Dream Sports will also consider expanding to international markets (presumably where RMG is legal), but will continue to prioritise India, he said.
No layoffs
Jain has also ruled out any layoffs at Dream Sports.
“We’re not interested in doing any layoffs. All the talent here is safe,” Jain told Moneycontrol on August 25.
“We are interested in building with this talent to dig ourselves out of this hole. The only way to deal with 95 percent of your revenue being gone is to build new products that you can monetise in the future. That will always start with talent,” he said.
Jain said the company currently has significant internal demand for talent across its existing businesses, including its sports content and commerce platform FanCode, sports experiences platform DreamSetGo, mobile game development unit Dream Game Studios, and fintech venture Dream Money, as well as for new products the company plans to develop in the future.

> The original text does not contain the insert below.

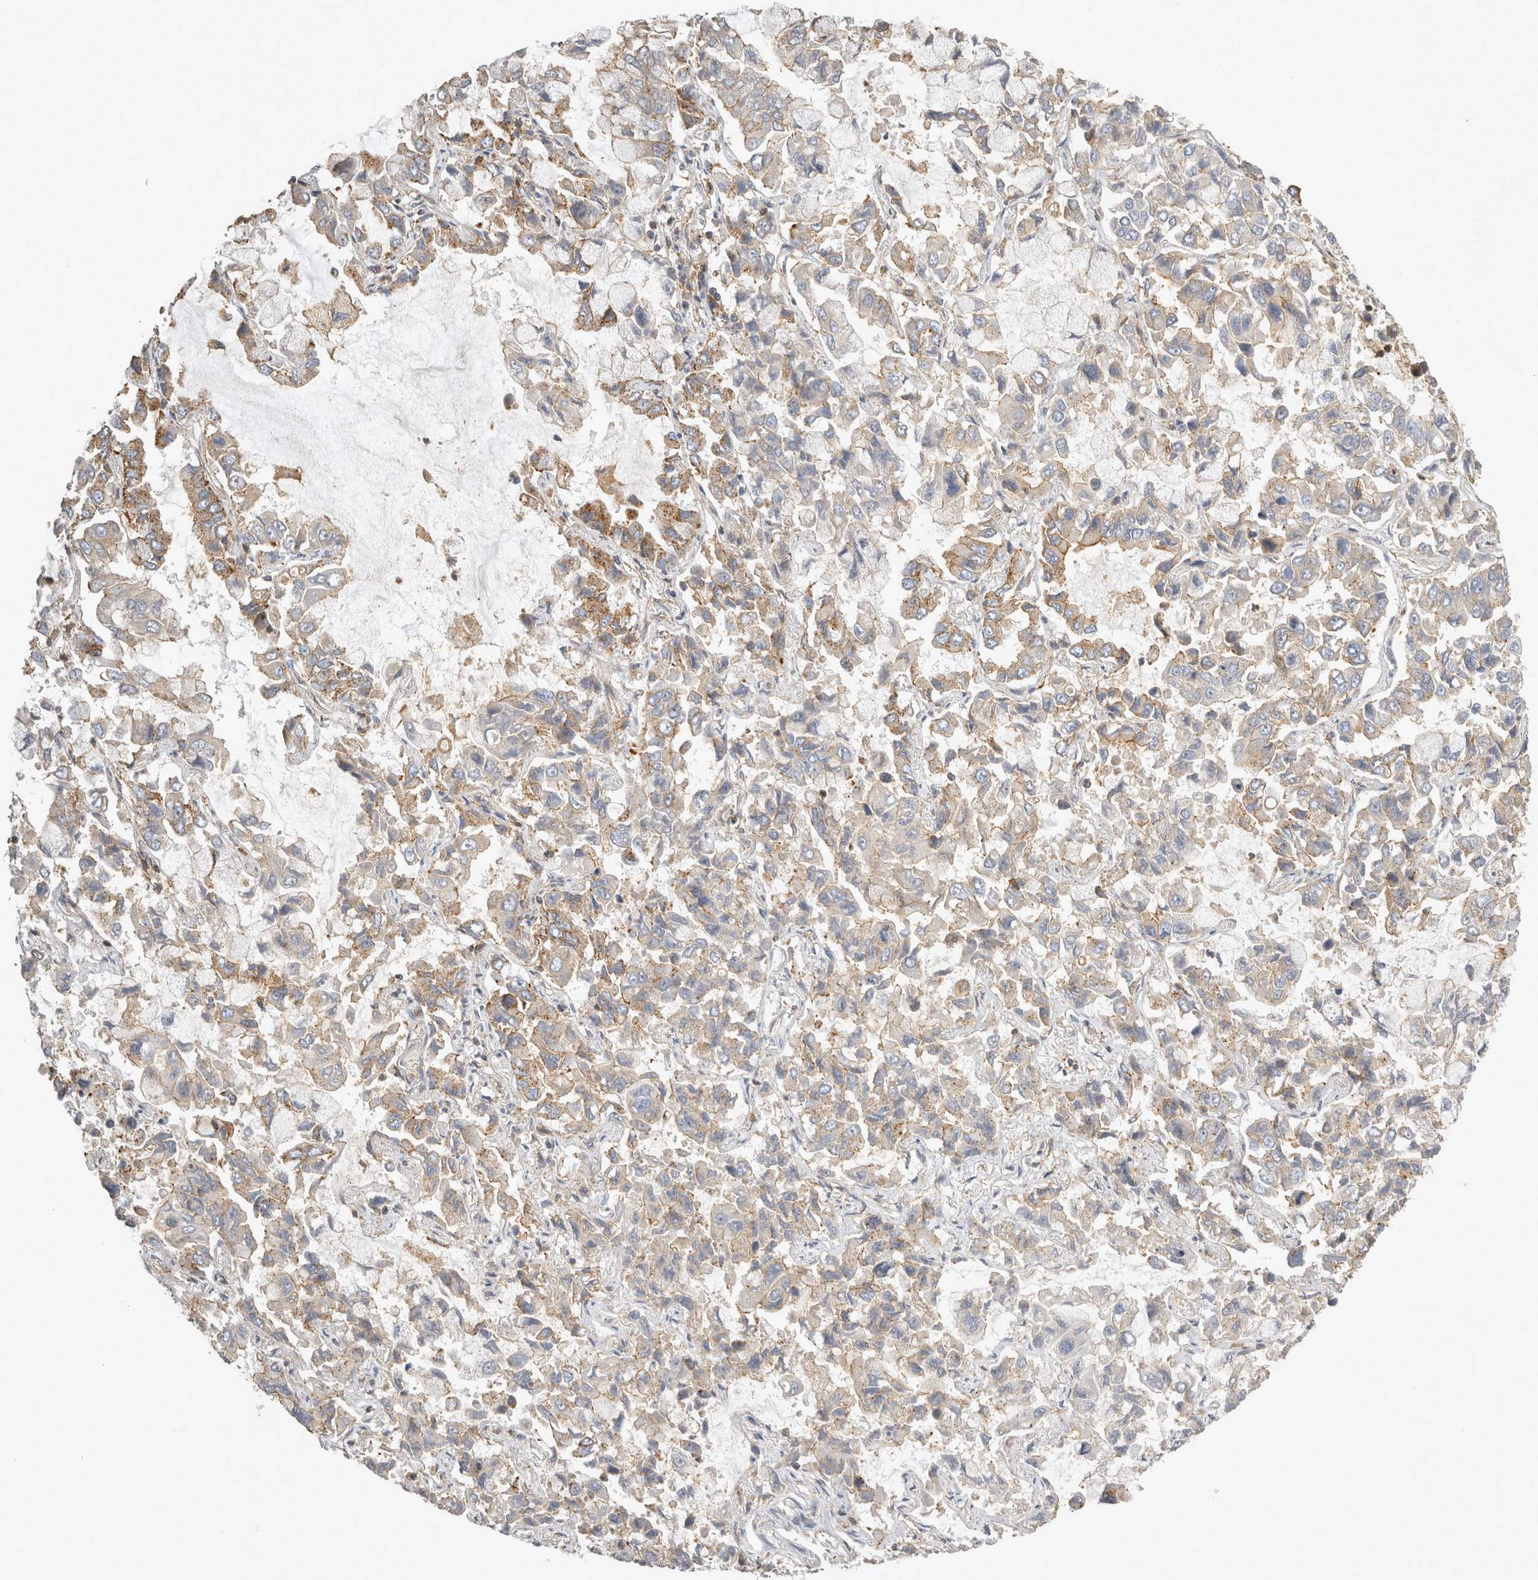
{"staining": {"intensity": "weak", "quantity": "<25%", "location": "cytoplasmic/membranous"}, "tissue": "lung cancer", "cell_type": "Tumor cells", "image_type": "cancer", "snomed": [{"axis": "morphology", "description": "Adenocarcinoma, NOS"}, {"axis": "topography", "description": "Lung"}], "caption": "An IHC photomicrograph of adenocarcinoma (lung) is shown. There is no staining in tumor cells of adenocarcinoma (lung). (Brightfield microscopy of DAB immunohistochemistry at high magnification).", "gene": "CHMP6", "patient": {"sex": "male", "age": 64}}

Jain added that Dream Sports has sufficient cash reserves to maintain its talent pool and run operations for a couple of years, which he believes is more than enough.
The Dream Sports co-founder compared the company’s situation to that of a Series B startup. “We already have more than a Series B company has. We have capital, we have the people, we have the user base, we have a brand, and we have some entrepreneurs that are a little more battle scarred than even before,” he said.
Jain added that if any of the products succeed, Dream Sports’ distribution modes allow them to distribute it “widely overnight and hyperscale it”.